Sat, Nov 25, 2000 - Page 1 News List

Direct links to be worked out early next year

OPENING UP The secretary-general of the Executive Yuan said the issue of cross-strait links will be tackled in the early part of next year in spite of the uncertainty of how the government will define `one China'

By Stephanie Low  /  STAFF REPORTER

The government is ready to lift its ban on direct cross-strait shipping and business links despite an ideological deadlock over the "one China" principle.

Executive Yuan Secretary-General Chiou I-jen (邱義仁) yesterday said the government will start work on opening direct cross-strait shipping and trade links with China in the first part of next year at the earliest.

The government will also relax its "no haste, be patient" policy on cross-strait investment, Chiou added.

Chiou made the remarks during a meeting with lawmakers.

Chiou said an inter-ministerial panel consisting of the Mainland Affairs Council, the Ministry of Economic Affairs and the Ministry of Transportation and Communications is expected to finalize its review of these two policies by the end of the year.

Timetables to implement the policies will be worked out by the panel, according to Chiou.

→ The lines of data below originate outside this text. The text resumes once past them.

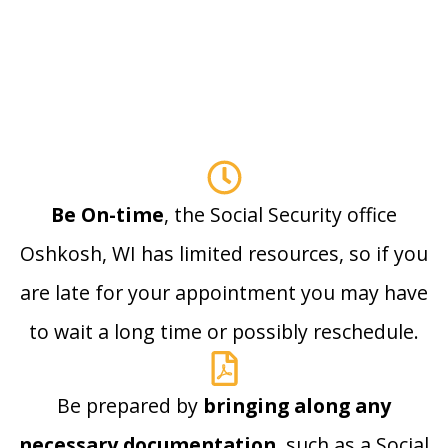
Be On-time
, the Social Security office
Oshkosh, WI has limited resources, so if you
are late for your appointment you may have
to wait a long time or possibly reschedule.
Be prepared by
bringing along any
necessary documentation
, such as a Social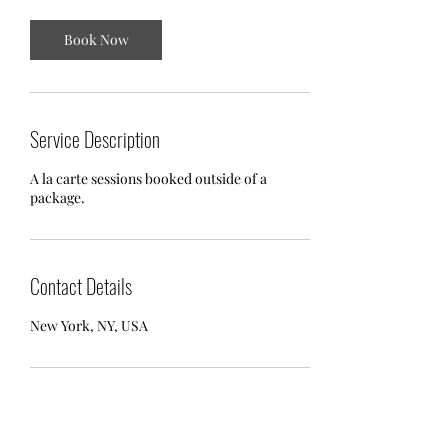
Book Now
Service Description
A la carte sessions booked outside of a
package.
Contact Details
New York, NY, USA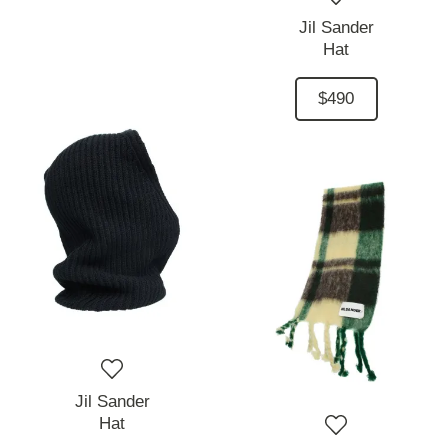
Jil Sander
Hat
$490
Jil Sander
Hat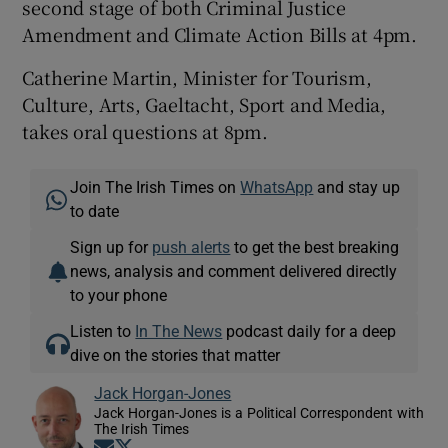
second stage of both Criminal Justice
Amendment and Climate Action Bills at 4pm.
Catherine Martin, Minister for Tourism,
Culture, Arts, Gaeltacht, Sport and Media,
takes oral questions at 8pm.
Join The Irish Times on
WhatsApp
and stay up
to date
Sign up for
push alerts
to get the best breaking
news, analysis and comment delivered directly
to your phone
Listen to
In The News
podcast daily for a deep
dive on the stories that matter
Jack Horgan-Jones
Jack Horgan-Jones is a Political Correspondent with
The Irish Times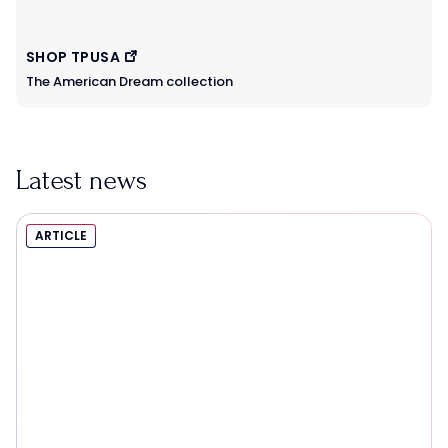
SHOP TPUSA
The American Dream collection
Latest news
ARTICLE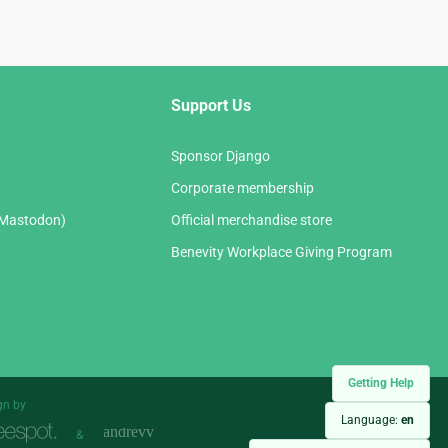
Support Us
Sponsor Django
Corporate membership
(Mastodon)
Official merchandise store
Benevity Workplace Giving Program
Getting Help
gn by
Language:
en
&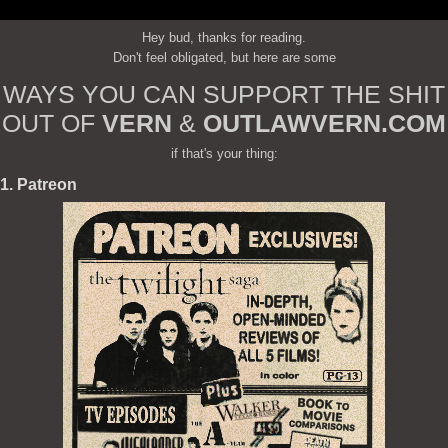
Hey bud, thanks for reading.
Don't feel obligated, but here are some
WAYS YOU CAN SUPPORT THE SHIT
OUT OF
VERN
&
OUTLAWVERN.COM
if that's your thing:
1. Patreon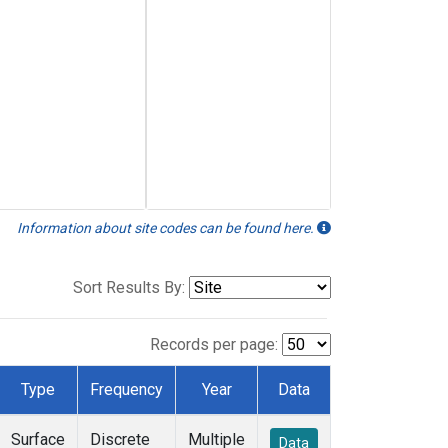
Information about site codes can be found here.
Sort Results By:
Records per page:
Type
Frequency
Year
Data
Surface
Discrete
Multiple
Data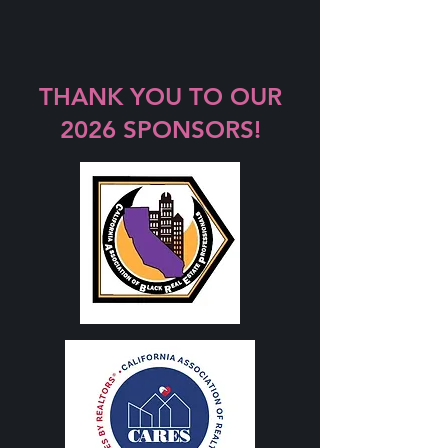
THANK YOU TO OUR
2026 SPONSORS!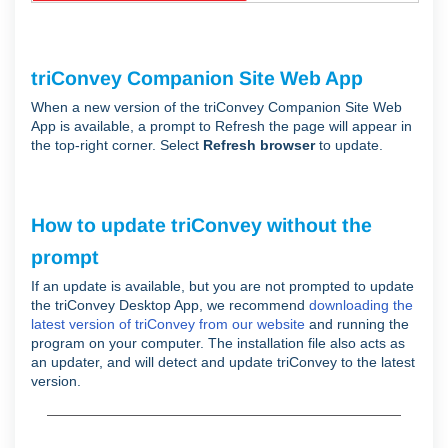
triConvey Companion Site Web App
When a new version of the triConvey Companion Site Web
App is available, a prompt to Refresh the page will appear in
the top-right corner. Select
Refresh browser
to update.
How to update triConvey without the
prompt
If an update is available, but you are not prompted to update
the triConvey Desktop App, we recommend
downloading the
latest version of triConvey from our website
and running the
program on your computer. The installation file also acts as
an updater, and will detect and update triConvey to the latest
version.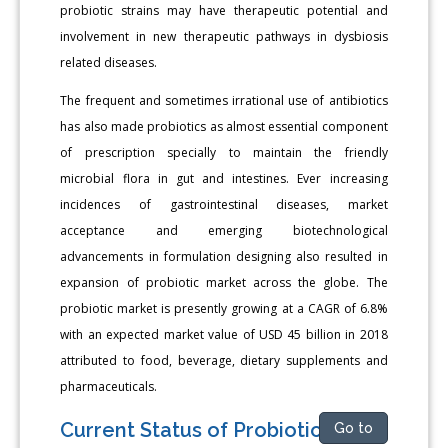
probiotic strains may have therapeutic potential and
involvement in new therapeutic pathways in dysbiosis
related diseases.
The frequent and sometimes irrational use of antibiotics
has also made probiotics as almost essential component
of prescription specially to maintain the friendly
microbial flora in gut and intestines. Ever increasing
incidences of gastrointestinal diseases, market
acceptance and emerging biotechnological
advancements in formulation designing also resulted in
expansion of probiotic market across the globe. The
probiotic market is presently growing at a CAGR of 6.8%
with an expected market value of USD 45 billion in 2018
attributed to food, beverage, dietary supplements and
pharmaceuticals.
Current Status of Probiotics
Go to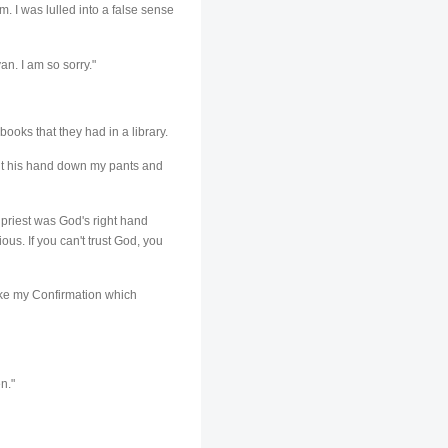
m. I was lulled into a false sense
an. I am so sorry."
books that they had in a library.
put his hand down my pants and
 priest was God's right hand
ous. If you can't trust God, you
 make my Confirmation which
n."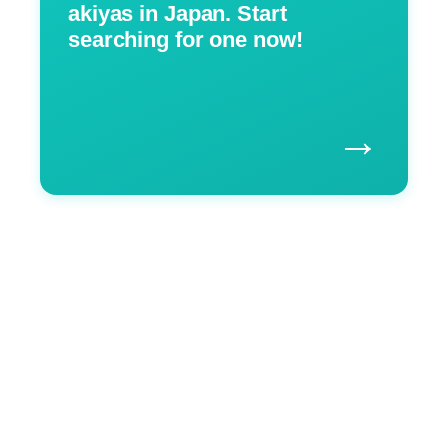
akiyas in Japan. Start
searching for one now!
→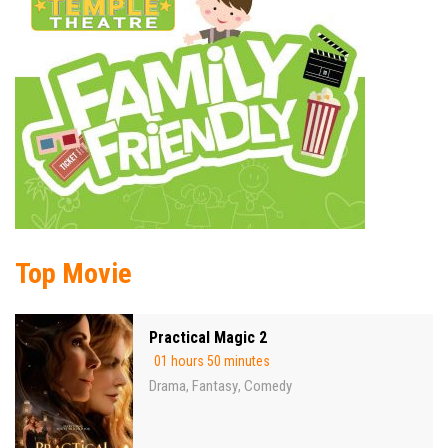
Top Movie
Practical Magic 2
01 hours 50 minutes
Drama
Fantasy
Comedy
,
,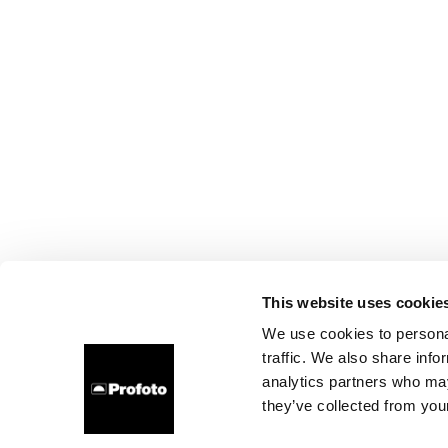
This website uses cookie
We use cookies to personal
traffic. We also share info
analytics partners who may
they’ve collected from your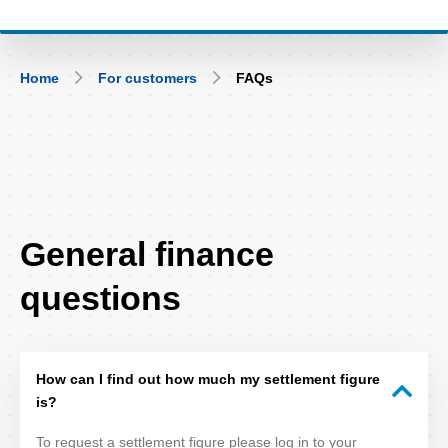
Breadcrumb
Home
For customers
FAQs
FAQ
General finance
Title
questions
How can I find out how much my settlement figure
is?
To request a settlement figure please log in to your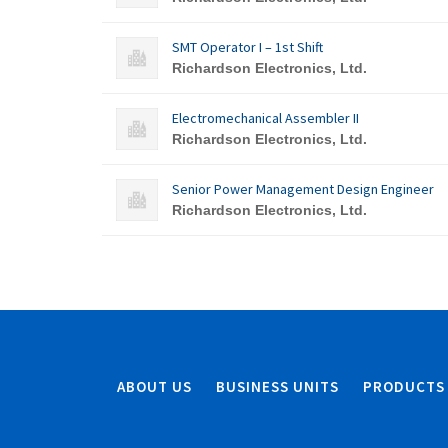
SMT Operator I – 1st Shift
Richardson Electronics, Ltd.
Electromechanical Assembler II
Richardson Electronics, Ltd.
Senior Power Management Design Engineer
Richardson Electronics, Ltd.
ABOUT US
BUSINESS UNITS
PRODUCTS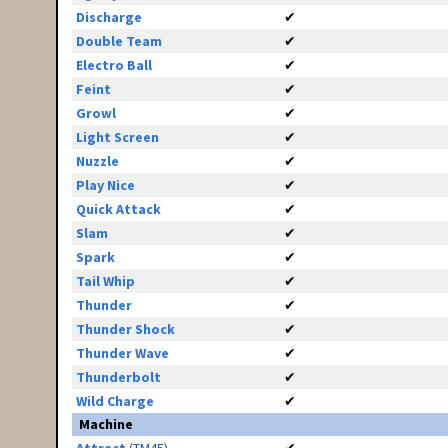
Discharge
✔
Double Team
✔
Electro Ball
✔
Feint
✔
Growl
✔
Light Screen
✔
Nuzzle
✔
Play Nice
✔
Quick Attack
✔
Slam
✔
Spark
✔
Tail Whip
✔
Thunder
✔
Thunder Shock
✔
Thunder Wave
✔
Thunderbolt
✔
Wild Charge
✔
Machine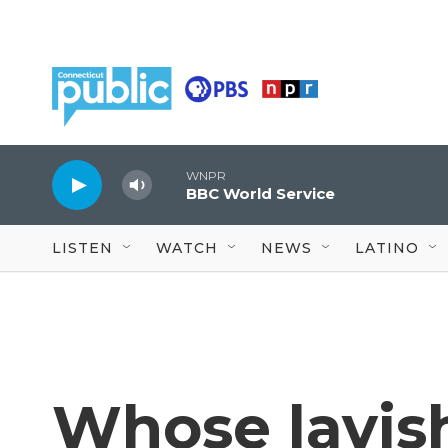
Skip to main content
WNPR
BBC World Service
LISTEN
WATCH
NEWS
LATINO
Whose lavis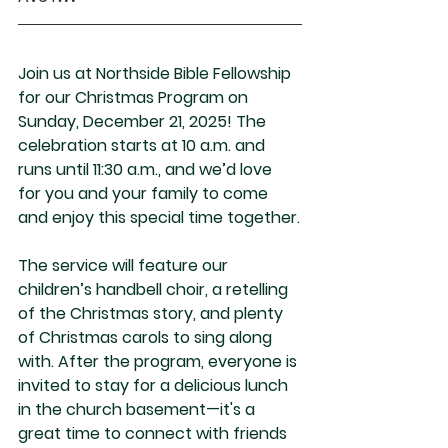
Join us at Northside Bible Fellowship 
for our Christmas Program on 
Sunday, December 21, 2025! The 
celebration starts at 10 a.m. and 
runs until 11:30 a.m., and we’d love 
for you and your family to come 
and enjoy this special time together.
The service will feature our 
children’s handbell choir, a retelling 
of the Christmas story, and plenty 
of Christmas carols to sing along 
with. After the program, everyone is 
invited to stay for a delicious lunch 
in the church basement—it's a 
great time to connect with friends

"The Executive Yuan will be able to start relevant work needed to implement the policies early next year if everything goes smoothly," Chiou said.

On the issue concerning the government's position on the "one China" principle -- a condition set by China as the restoration of cross-strait dialogue and a basis of direct cross-strait shipping -- Chiou said he believes the President's Advisory Group on Cross Strait Relations (兩岸跨黨派小組) will hammer out a conclusion by year end.

"The conclusion will be a very crucial source of reference for President Chen Shui-bian (陳水扁)," Chiou said.

While the DPP has been trying to break through the "one China" framework embraced by the former KMT-ruled government, debates have raged within the DPP as the party decides on a common definition of "one China."

Reiterating her disapproval of China's interpretation of the "one China" principle yesterday, Vice President Annette Lu (呂秀蓮) said that accepting China's concept would be tantamount to "surrender."

"Some people have been taken in by Beijing's tricks and are dancing to Beijing's tune that pushes for unification," Lu said during a public speech at a presbyterian church.

Lu said Taiwan should stop deceiving itself by claiming that "Taiwan represents the `one China.'"

Also yesterday, DPP Secretary-General Wu Nai-jen (吳乃仁) said his party is trying to find a way to present the issue with different wording to avoid the use of "one China."

"Discussion on cross-strait relations will hit a roadblock as long as it is made under the framework of `one China,'" Wu said.